## INPUT RECORDS
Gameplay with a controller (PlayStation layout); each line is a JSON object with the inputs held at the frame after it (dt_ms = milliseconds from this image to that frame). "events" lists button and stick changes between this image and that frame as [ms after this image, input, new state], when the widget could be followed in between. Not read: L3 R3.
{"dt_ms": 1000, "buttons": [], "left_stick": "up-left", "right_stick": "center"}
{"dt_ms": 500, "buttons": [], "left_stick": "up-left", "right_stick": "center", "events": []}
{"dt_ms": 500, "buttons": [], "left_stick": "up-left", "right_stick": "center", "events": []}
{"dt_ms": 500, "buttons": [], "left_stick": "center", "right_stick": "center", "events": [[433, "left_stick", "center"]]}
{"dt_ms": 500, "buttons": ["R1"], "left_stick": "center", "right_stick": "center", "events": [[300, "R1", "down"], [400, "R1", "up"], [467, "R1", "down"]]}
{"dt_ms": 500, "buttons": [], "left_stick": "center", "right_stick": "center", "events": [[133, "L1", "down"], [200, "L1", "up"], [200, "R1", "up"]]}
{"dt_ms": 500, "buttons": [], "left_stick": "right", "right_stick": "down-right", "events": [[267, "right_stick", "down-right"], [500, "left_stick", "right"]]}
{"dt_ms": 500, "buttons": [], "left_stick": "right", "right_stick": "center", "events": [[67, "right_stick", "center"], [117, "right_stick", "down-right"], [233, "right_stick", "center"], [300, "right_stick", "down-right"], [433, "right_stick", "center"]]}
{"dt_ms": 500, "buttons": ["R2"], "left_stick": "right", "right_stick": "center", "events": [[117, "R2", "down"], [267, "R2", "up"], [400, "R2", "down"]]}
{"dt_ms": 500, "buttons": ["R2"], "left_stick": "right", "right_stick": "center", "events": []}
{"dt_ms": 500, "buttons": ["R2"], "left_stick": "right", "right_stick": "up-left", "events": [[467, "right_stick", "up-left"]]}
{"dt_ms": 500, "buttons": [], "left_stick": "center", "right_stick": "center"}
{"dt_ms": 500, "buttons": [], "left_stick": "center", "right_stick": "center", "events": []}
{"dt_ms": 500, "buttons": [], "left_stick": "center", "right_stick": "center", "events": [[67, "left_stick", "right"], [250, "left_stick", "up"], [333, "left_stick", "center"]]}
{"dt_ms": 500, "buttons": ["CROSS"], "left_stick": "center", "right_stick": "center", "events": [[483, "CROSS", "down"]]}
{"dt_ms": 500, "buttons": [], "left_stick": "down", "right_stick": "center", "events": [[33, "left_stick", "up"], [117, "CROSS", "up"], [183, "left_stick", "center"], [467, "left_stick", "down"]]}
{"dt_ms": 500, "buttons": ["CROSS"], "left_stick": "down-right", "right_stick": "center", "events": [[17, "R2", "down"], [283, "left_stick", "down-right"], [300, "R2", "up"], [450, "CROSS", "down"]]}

## THE TASK
Using the listing above, show each line holding the string "CROSS".

## REPLY TO THE TASK
{"dt_ms": 500, "buttons": ["CROSS"], "left_stick": "center", "right_stick": "center", "events": [[483, "CROSS", "down"]]}
{"dt_ms": 500, "buttons": [], "left_stick": "down", "right_stick": "center", "events": [[33, "left_stick", "up"], [117, "CROSS", "up"], [183, "left_stick", "center"], [467, "left_stick", "down"]]}
{"dt_ms": 500, "buttons": ["CROSS"], "left_stick": "down-right", "right_stick": "center", "events": [[17, "R2", "down"], [283, "left_stick", "down-right"], [300, "R2", "up"], [450, "CROSS", "down"]]}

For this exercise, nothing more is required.